Using this configuration, the engine will start by looking in our own macros before looking for dbt-utils one.

Then we created 2 additional macros in order to get tables from Databricks.

-- get_relations_by_pattern.sql
{% macro default__get_relations_by_pattern(schema_pattern, table_pattern, exclude='', database=target.database) %}
{%- call statement('get_tables', fetch_result=True) %}
{{ dbt_utils.get_tables_by_pattern_sql(schema_pattern, table_pattern, exclude, database) }}
{%- endcall -%}
{%- set table_list = load_result('get_tables') -%}
{%- if table_list and table_list['table'] -%}
{%- set tbl_relations = [] -%}
{%- for row in table_list['table'] -%}
{%- set tbl_relation = api.Relation.create(
schema=row.database,
identifier=row.tableName
) -%}
{%- do tbl_relations.append(tbl_relation) -%}
{%- endfor -%}
{{ return(tbl_relations) }}
{%- else -%}
{{ return([]) }}
{%- endif -%}
{% endmacro %}

This macro gets the tables specified in the command parameters. For example, if we need only table_1 and table_2, this macro will filter out all the other tables

Then, we rewrote generate_source.sql macro to add additional tests and make it fit our needs (such as customizing the dbt .yml output).

In order to finish the process, we need to split it into multiple files (one file per table) and use yq (like jq but for yaml) to rename filename the way we want.

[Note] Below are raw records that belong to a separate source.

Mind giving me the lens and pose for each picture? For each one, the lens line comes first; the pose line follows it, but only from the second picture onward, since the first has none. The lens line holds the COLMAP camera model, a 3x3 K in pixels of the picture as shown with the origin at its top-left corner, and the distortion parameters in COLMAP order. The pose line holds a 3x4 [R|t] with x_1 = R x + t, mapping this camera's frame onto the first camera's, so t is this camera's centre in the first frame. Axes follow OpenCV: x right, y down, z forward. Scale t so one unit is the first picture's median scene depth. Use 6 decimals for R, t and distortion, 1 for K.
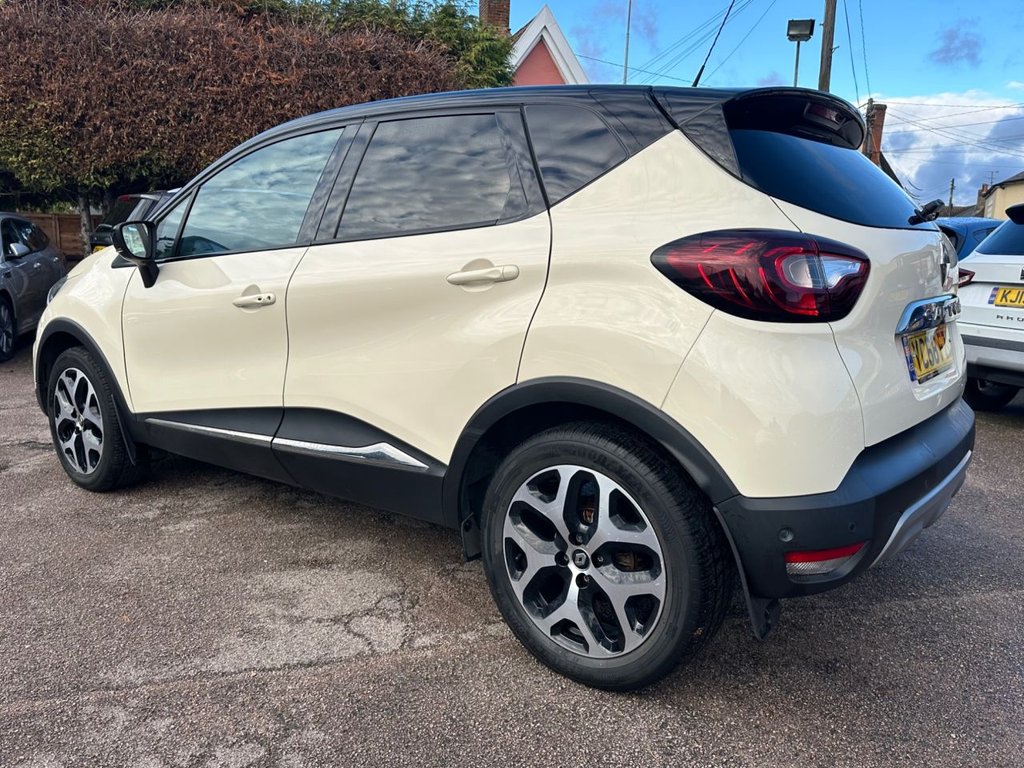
lens RADIAL K [[803.3, 0, 509.3], [0, 803.3, 374.0], [0, 0, 1]] dist [0.112832, -0.215390]
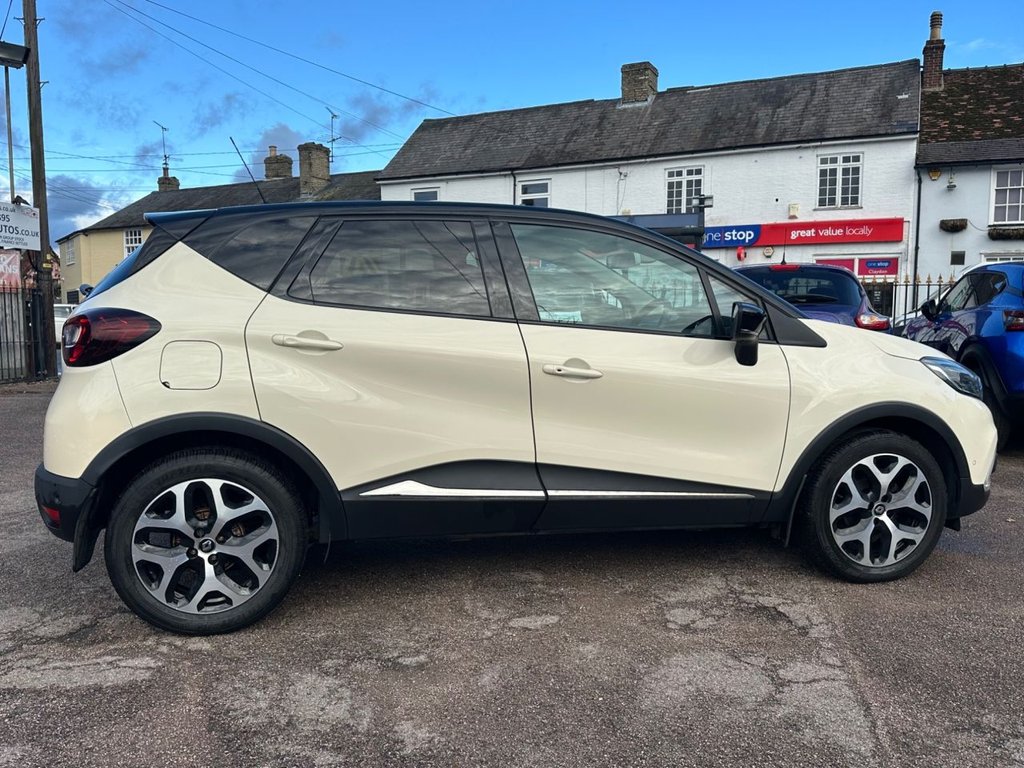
lens RADIAL K [[821.4, 0, 510.6], [0, 821.4, 390.9], [0, 0, 1]] dist [0.090335, -0.132032]
pose [[0.473268, -0.111574, 0.873824, -0.844488], [0.140547, 0.988804, 0.050134, -0.115844], [-0.869634, 0.099086, 0.483651, 0.493996]]
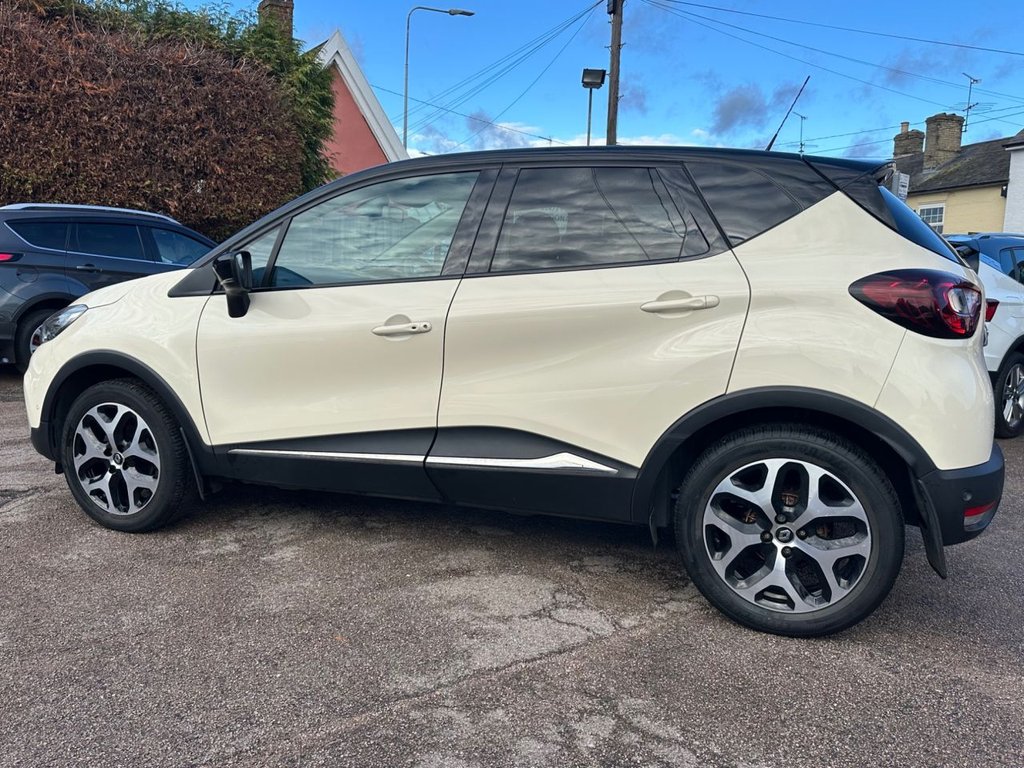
lens RADIAL K [[796.9, 0, 506.0], [0, 796.9, 380.6], [0, 0, 1]] dist [0.080027, -0.103737]
pose [[0.954559, -0.034412, 0.296029, -0.375662], [0.039600, 0.999149, -0.011544, -0.004198], [-0.295380, 0.022742, 0.955109, -0.026532]]
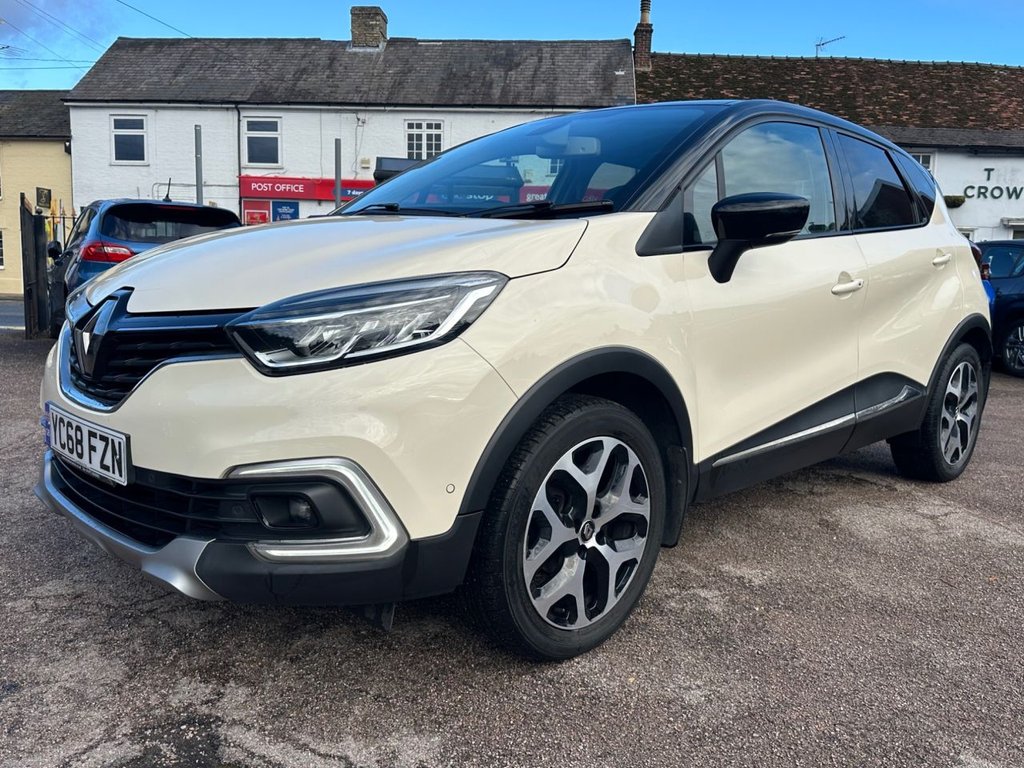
lens RADIAL K [[844.0, 0, 506.0], [0, 844.0, 384.3], [0, 0, 1]] dist [0.096106, -0.167599]
pose [[0.123787, -0.150251, 0.980868, -1.097194], [0.120793, 0.983401, 0.135394, -0.127109], [-0.984929, 0.101722, 0.139881, 0.976506]]
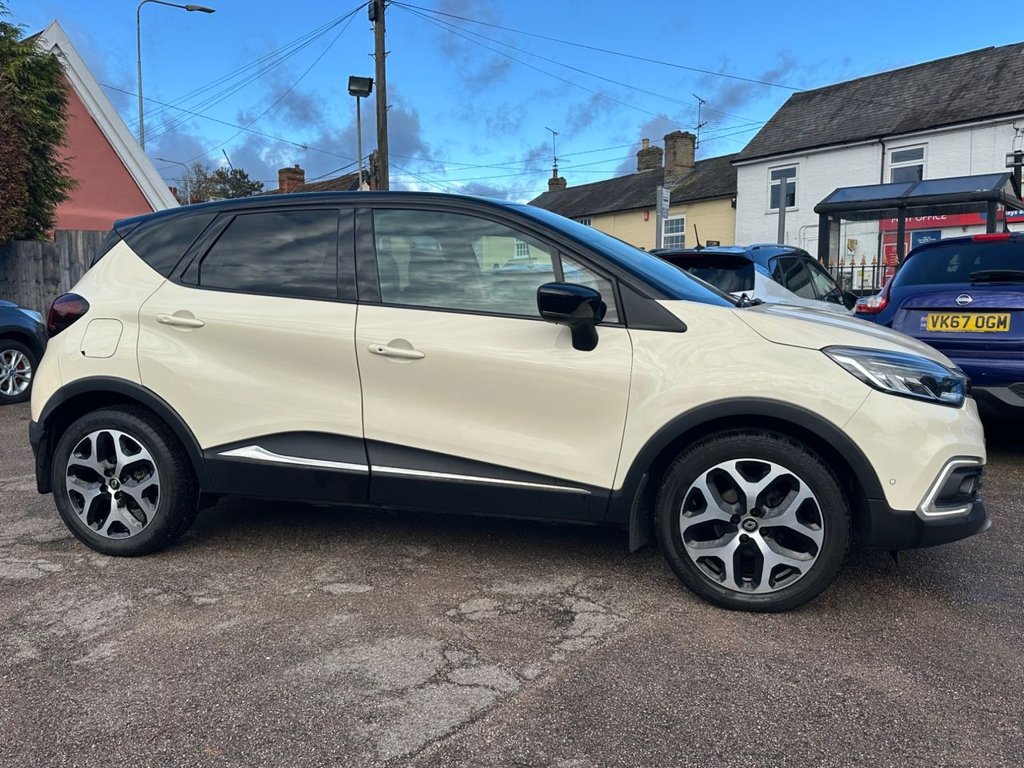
lens RADIAL K [[816.2, 0, 511.9], [0, 816.2, 384.7], [0, 0, 1]] dist [0.093445, -0.139153]
pose [[0.827745, -0.090466, 0.553764, -0.439670], [0.110571, 0.993864, -0.002915, -0.031180], [-0.550102, 0.063643, 0.832669, 0.050660]]
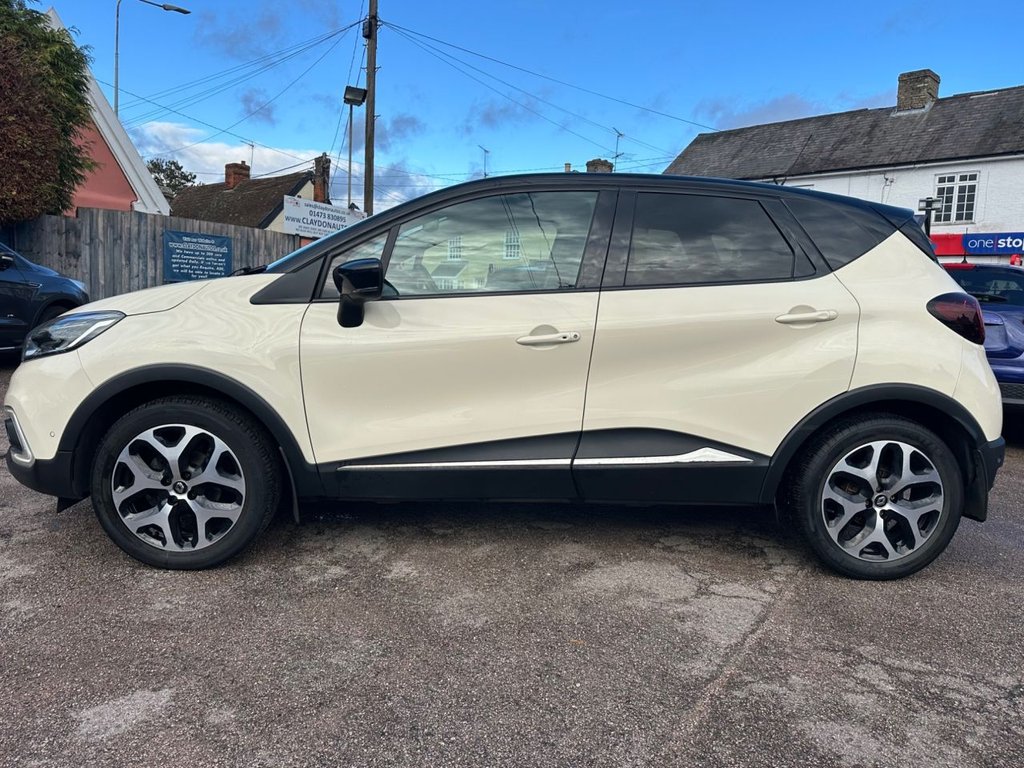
lens RADIAL K [[735.1, 0, 509.0], [0, 735.1, 380.5], [0, 0, 1]] dist [0.043695, -0.054189]
pose [[0.756193, -0.060475, 0.651548, -0.765769], [0.068015, 0.997591, 0.013656, -0.038868], [-0.650804, 0.033988, 0.758485, 0.213448]]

sed -i "0,/---/d" all_tables.yaml
yq -s '.table_name' --no-doc all_tables.yaml && sed -i '2d' *.yml

The final commands look like this:

dbt run-operation generate_source --args '{"schema_name": "schema_name", "catalog_name": "catalog_name", "include_data_types": "true", "generate_columns": "true", "include_descriptions": "true", "include_unit_test": "true"}' > all_tables.yaml && sed -i "0,/---/d" all_tables.yaml && yq -s '.table_name' --no-doc all_tables.yaml && sed -i '2d' *.yml

And voilà ! All our dbt table definitions are properly set up!

A final note

In conclusion, imagine you have unstructured data on s3 pushed by Airbyte. Here we use autoloader to infer schema automatically (and manage the breaking changes), then we modify codegen to handle it and automatically create the sources on dbt to make ELT easier.

This framework let us reduce time needed to ingest needed data sources, reduce inherent maintenance here and there definitely made our life easier.